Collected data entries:
----------------

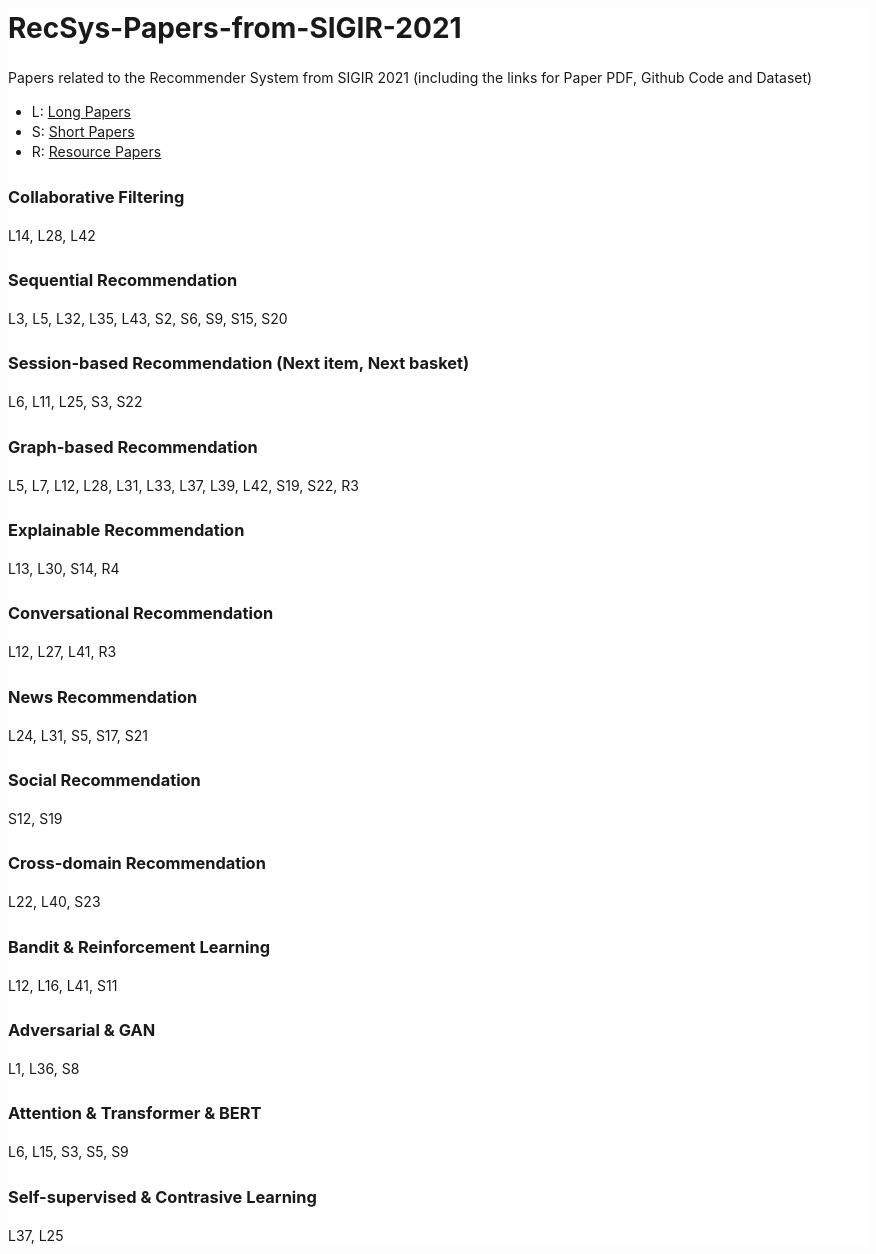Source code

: # RecSys-Papers-from-SIGIR-2021
Papers related to the Recommender System from SIGIR 2021 (including the links for Paper PDF, Github Code and Dataset)
- L: [Long Papers](https://github.com/jihoo-kim/RecSys-Papers-from-SIGIR-2021/blob/main/README.md#long-papers)
- S: [Short Papers](https://github.com/jihoo-kim/RecSys-Papers-from-SIGIR-2021/blob/main/README.md#short-papers)
- R: [Resource Papers](https://github.com/jihoo-kim/RecSys-Papers-from-SIGIR-2021/blob/main/README.md#resource-papers)
  
### Collaborative Filtering
L14, L28, L42

### Sequential Recommendation
L3, L5, L32, L35, L43, S2, S6, S9, S15, S20

### Session-based Recommendation (Next item, Next basket)
L6, L11, L25, S3, S22

### Graph-based Recommendation
L5, L7, L12, L28, L31, L33, L37, L39, L42, S19, S22, R3

### Explainable Recommendation
L13, L30, S14, R4

### Conversational Recommendation
L12, L27, L41, R3

### News Recommendation
L24, L31, S5, S17, S21

### Social Recommendation
S12, S19

### Cross-domain Recommendation
L22, L40, S23

### Bandit & Reinforcement Learning
L12, L16, L41, S11

### Adversarial & GAN
L1, L36, S8

### Attention & Transformer & BERT
L6, L15, S3, S5, S9

### Self-supervised & Contrasive Learning
L37, L25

----------------

WHAT TO DO:
In the entries, take the stretch from the line containing "### Sequential Recommendation" through the line containing "S19, S22, R3" and rename every "Recommendation" there to "Recommender Systems", leaving everything else unchanged. Return only those lines.

EXPECTED ANSWER:
### Sequential Recommender Systems
L3, L5, L32, L35, L43, S2, S6, S9, S15, S20

### Session-based Recommender Systems (Next item, Next basket)
L6, L11, L25, S3, S22

### Graph-based Recommender Systems
L5, L7, L12, L28, L31, L33, L37, L39, L42, S19, S22, R3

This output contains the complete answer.